A Legacy of Irrelevance

Ade Ofunniyin

By Ade Ofunniyin, PhD

Last week at College of Charleston ended with a noonday student walkout and protest. Hundreds walked out of class on Friday to protest a video showing white students from the school joking about slavery. The walkout, protest and forthright apology from administration, all follow a pattern that has been normalized at the college and reflects how privilege, racism, and white supremacy still reigns supreme in our beloved City of Charleston. The rally was largely attended by students of color and some LBGTQ+ members, the ranks of faculty, staff, and non-white students were thin. This is usually the case on campus. Apathy is evident and expected!

We expect our children to be prepared to be diverse and multicultural when they arrive at college, when all of their lives they have been fed on diets of racism, sexism, segregated spaces, inequalities, NO JUSTICE, NO PEACE, threats, harassment, intimidation, policing, and murder.
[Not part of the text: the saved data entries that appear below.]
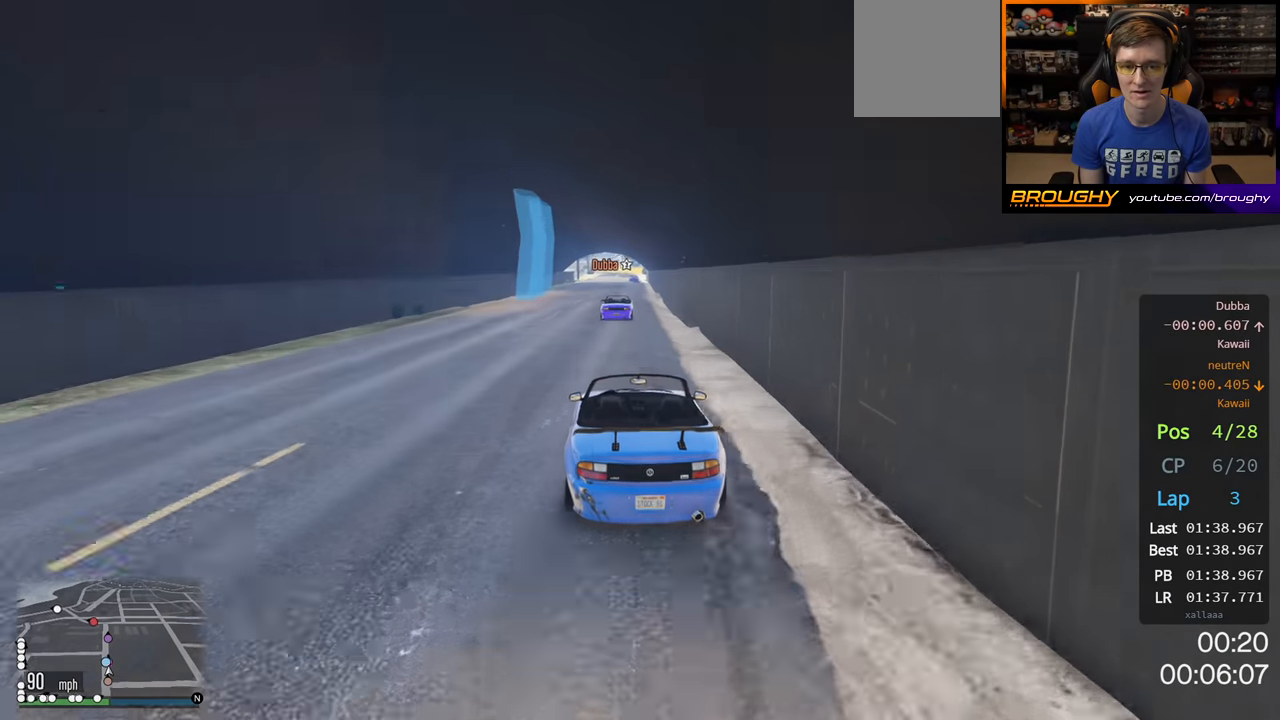
{"buttons": ["R2"], "left_stick": "up-left", "right_stick": "center", "events": [[50, "left_stick", "right"], [200, "left_stick", "center"], [483, "left_stick", "up-left"]]}
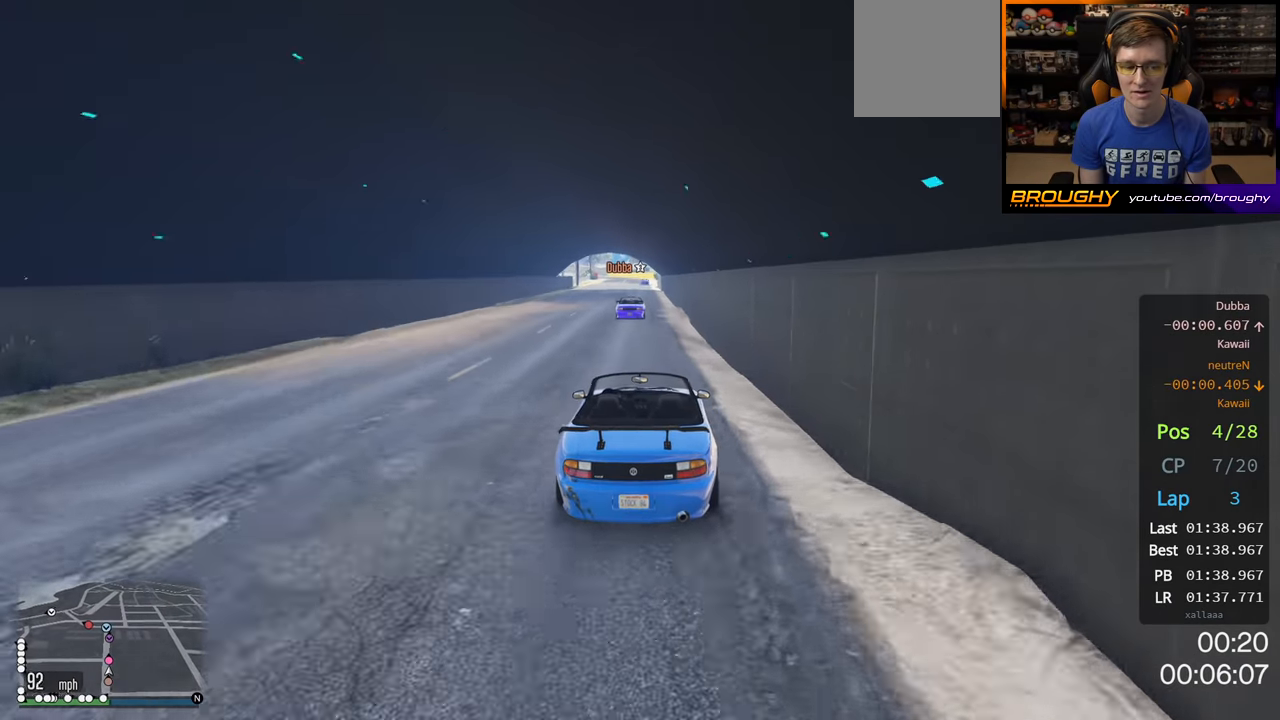
{"buttons": ["R2"], "left_stick": "center", "right_stick": "center", "events": [[117, "left_stick", "center"]]}
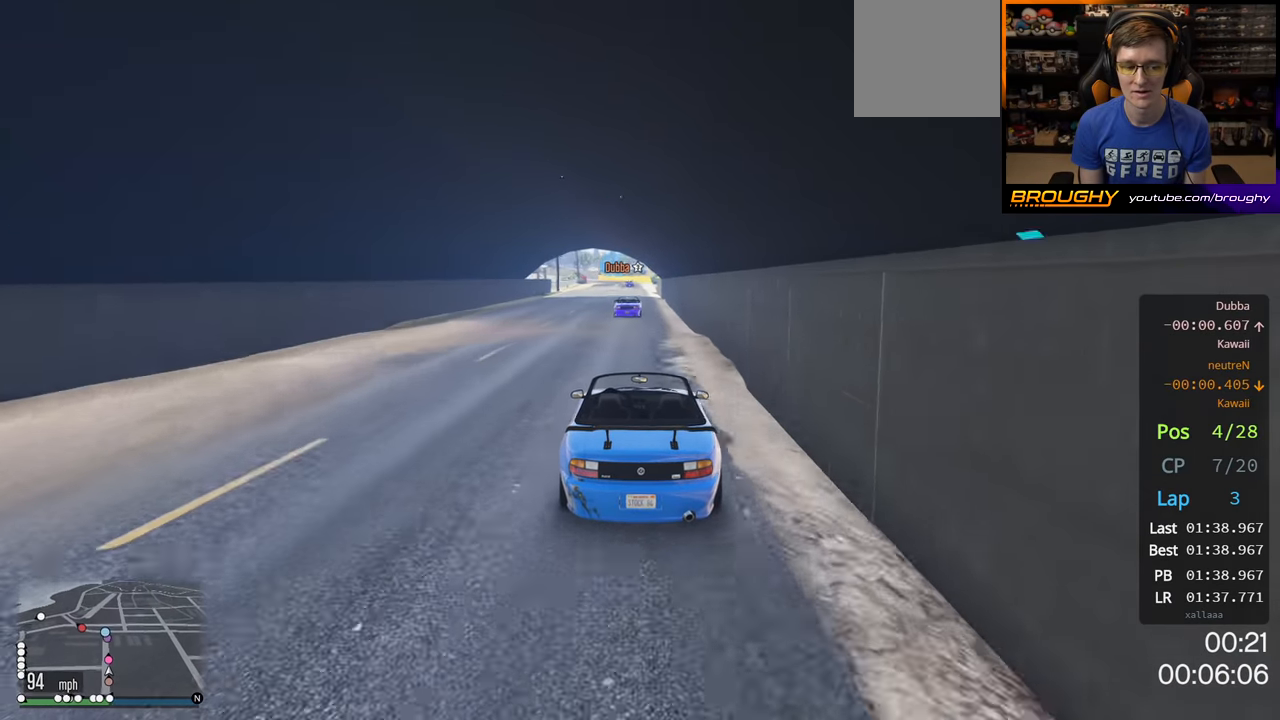
{"buttons": ["R2"], "left_stick": "center", "right_stick": "center", "events": []}
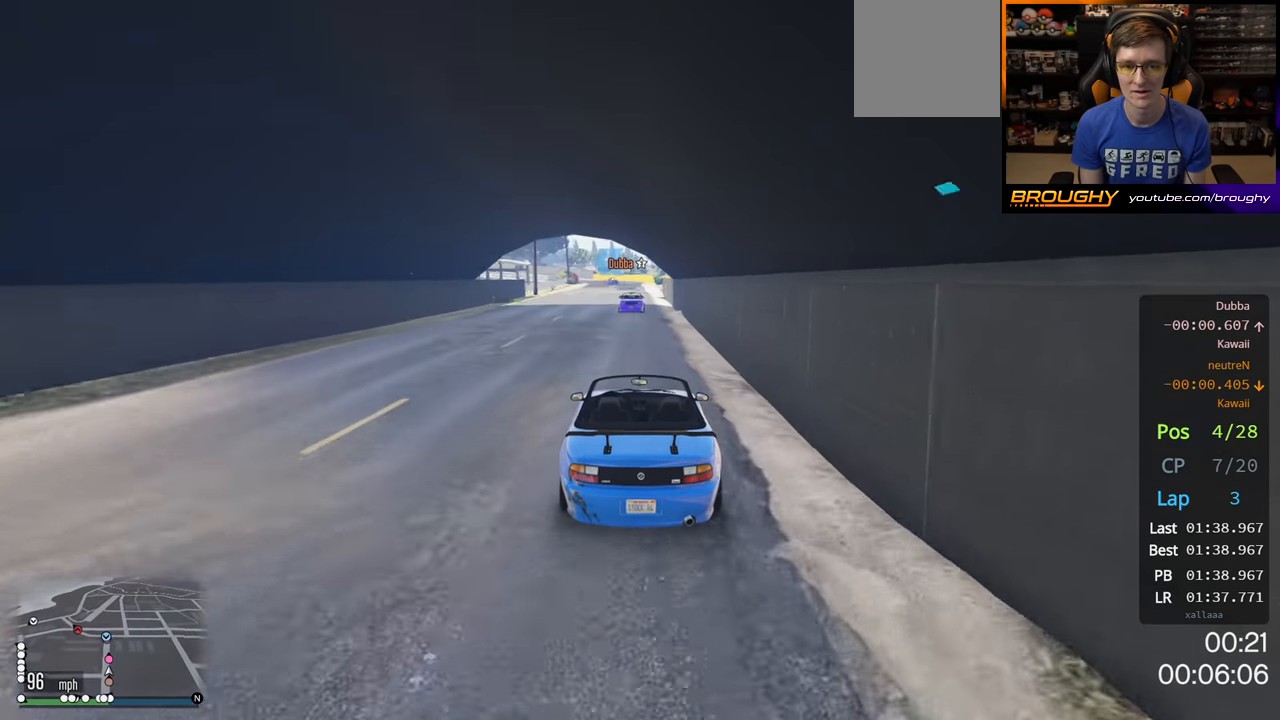
{"buttons": ["R2"], "left_stick": "center", "right_stick": "center", "events": [[200, "left_stick", "right"], [417, "left_stick", "center"]]}
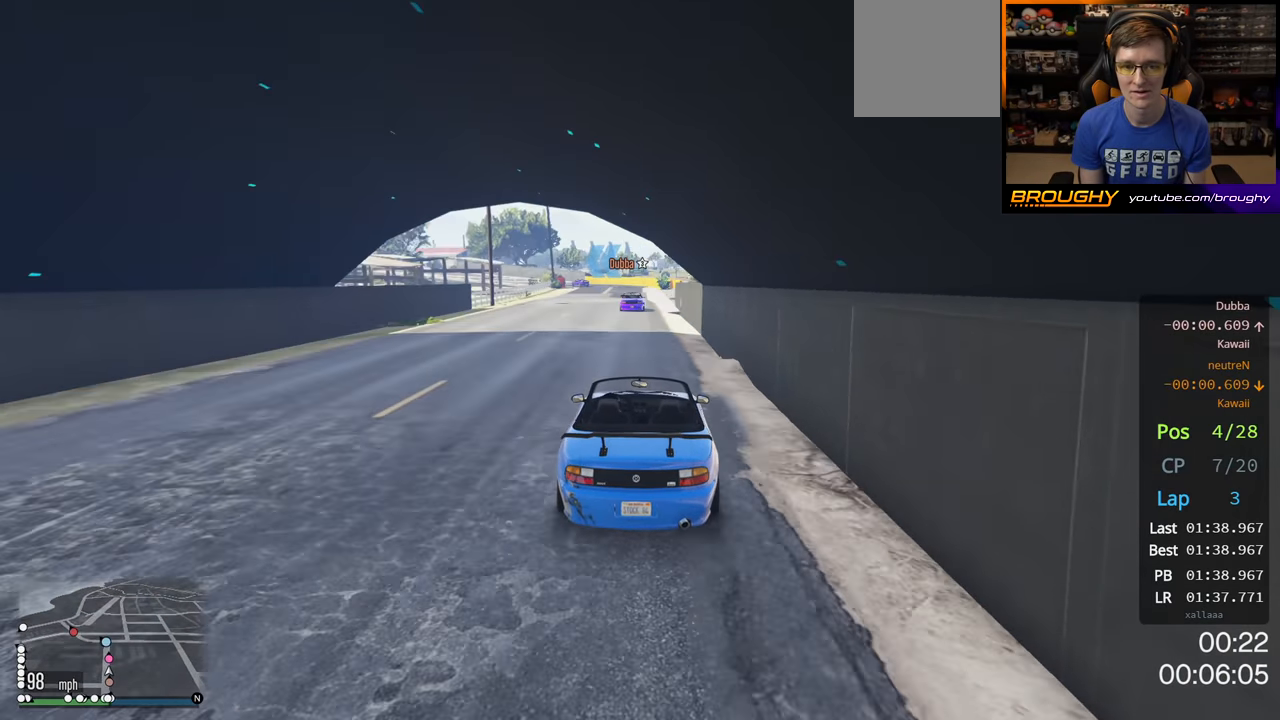
{"buttons": ["R2"], "left_stick": "center", "right_stick": "center", "events": [[133, "left_stick", "right"], [217, "left_stick", "center"]]}
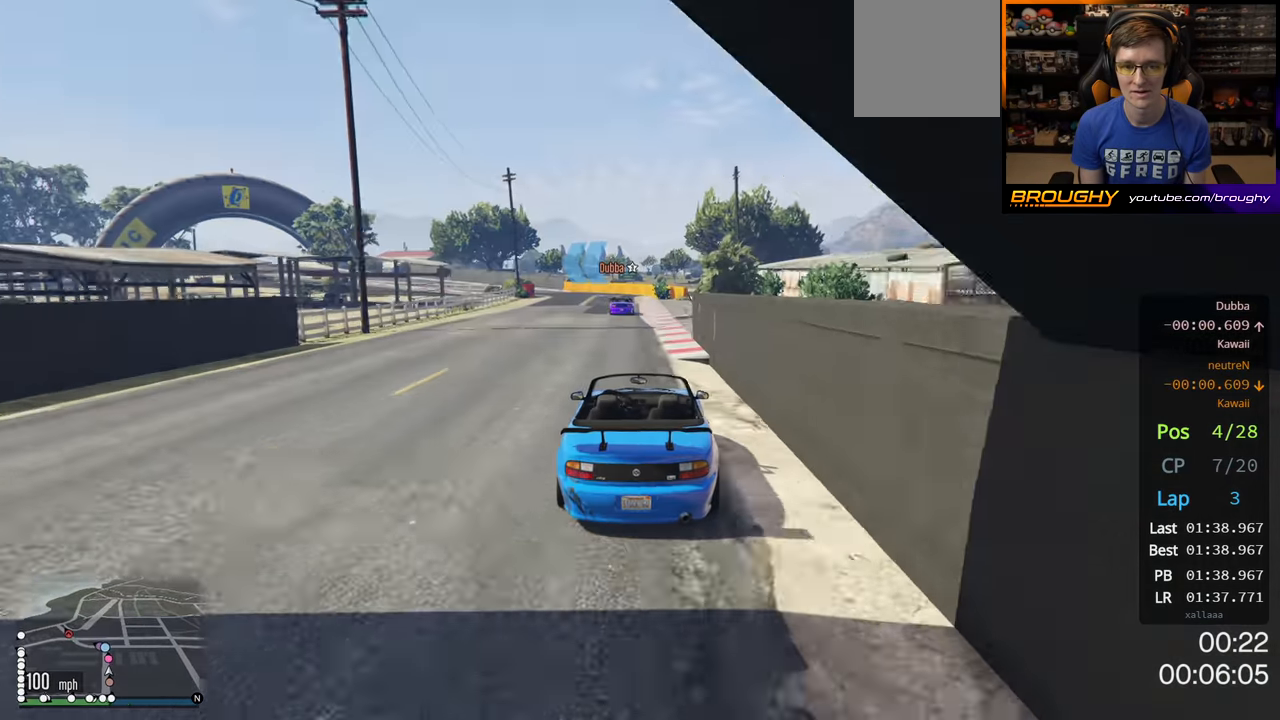
{"buttons": ["L2", "R2"], "left_stick": "up-left", "right_stick": "center", "events": [[433, "left_stick", "up-left"], [450, "L2", "down"]]}
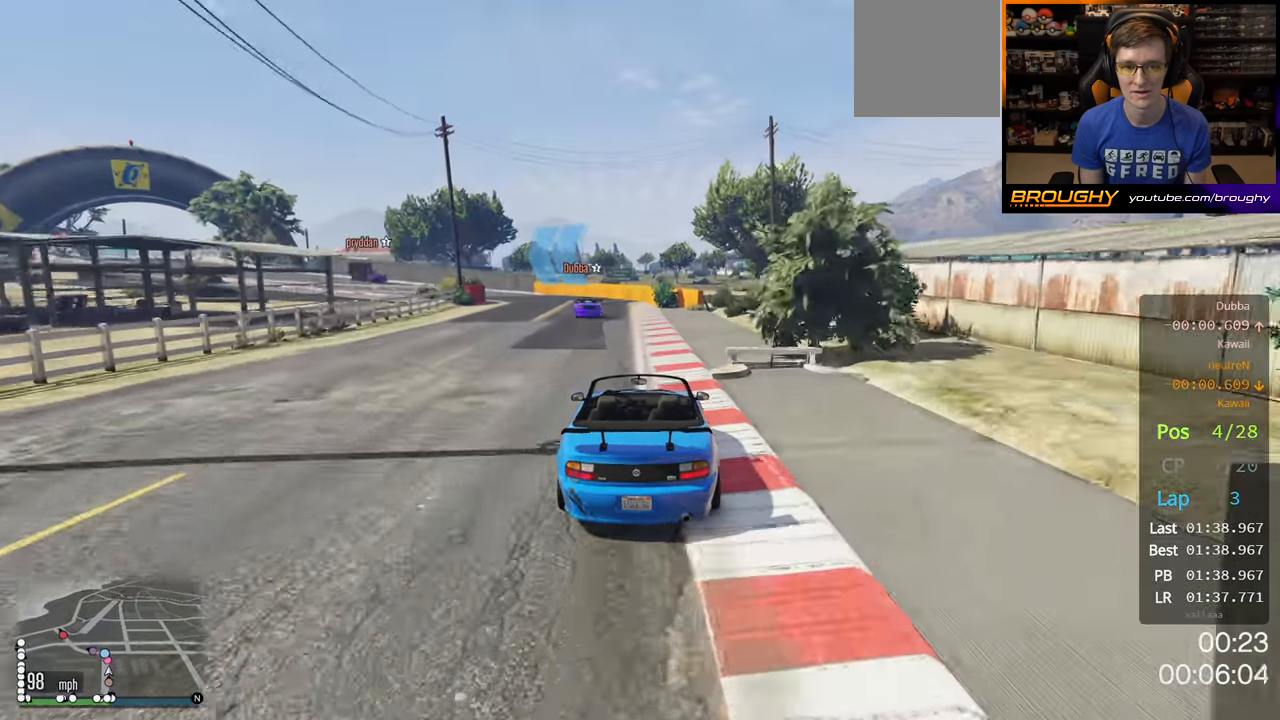
{"buttons": ["L2"], "left_stick": "up-left", "right_stick": "center", "events": [[33, "R2", "up"], [417, "left_stick", "center"], [483, "left_stick", "up-left"]]}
How do we expect them to be able to navigate through the many societal, cultural, and political imbalances, that they now have as young adults, free to engage the many frivolities that comes with so called “emancipation?” Most live in an automated, computerized, upside down and threatening world! A world where there seems to be “no way out,” “nowhere no retreat.”

I attended the protest because I was asked by several of my students to join them at the Cistern as they planned to speak out against what they considered to be “intolerable conditions,” at the college. I was mostly saddened by the affair as I stood watching students (most about the age of a few of my grandchildren), protesting and speaking out about things that were so similar to the things that I protested and spoke out against when I was an undergraduate student at a PWI in New York City. I was sad because my generation were stopped and prevented from fixing the problem then. We identified it, called it out as racism and white supremacy. We saw clearly how it was affecting the world and sought ways to unify for positive change in the world.

There was a movement! We called it a “peace movement.” We had symbols; two fingers, representing an inverted V.  We had music, “War, what is it good for? Absolutely nothing!” We had activism! We were war resisters; although we never stood a chance! We had no idea of the extent the government would go to stop the movement. We didn’t think that they would gun us down on college campuses. But they did! I oftentimes apologize to my students, because we did not fix the problems that they have inherited. They live in it and don’t know or understand its roots. We have failed them and our government have orchestrated the demise. Our college campuses reflect fully the temperament of our countries political and cultural aspirations.

Slavery is never funny! While slavery may not be funny to the descendants of the enslaved. It still remains a mockery and a major point of irrelevance to most white Americans. Through the media, stereotypes and propaganda, the subject of slavery has been a source of humor to white audiences worldwide. Conversely, it has caused great humiliation and trauma for several generations of African and African descendant people.

Evidence of the pain and trauma can be heard in a student’s plea for “administrators and faculty to soften their hearts.” Another student asked “white people” to “check your people.” What is wrong with this picture in 2019? Why are we still struggling for racial equality and real diversity and multiculturalism on college campuses? What will a new president, provost, and Center for the Study of Slavery, bring to the College of Charleston campus, that will make it a place where students feel welcomed; where we provide a quality liberal arts education and a wholesome environment for all.

1 Comment

  1. Millicent E. Brown, Ph.D. on April 10, 2019 at 12:49 pm

    And the beat goes on… struggle must be acknowledged as long lasting and yes, difficult. But to even expect change, we should decide to ask different questions. This writer represents not only the frustrations of his generation (and mine) but the continued inability to adopt systemic solutions beyond “seeking better racial relations”. Getting along across racial lines does not, will not, confront white supremacy as a basic enemy to humanity. Not soliciting, not listening to voices of oppressed groups will always result in ineffective change. White hoods may not be as visible, but disdain and contempt for marginalized people still thought to be inferior keep the circle of inequity ever spinning. Thank you Dr. O.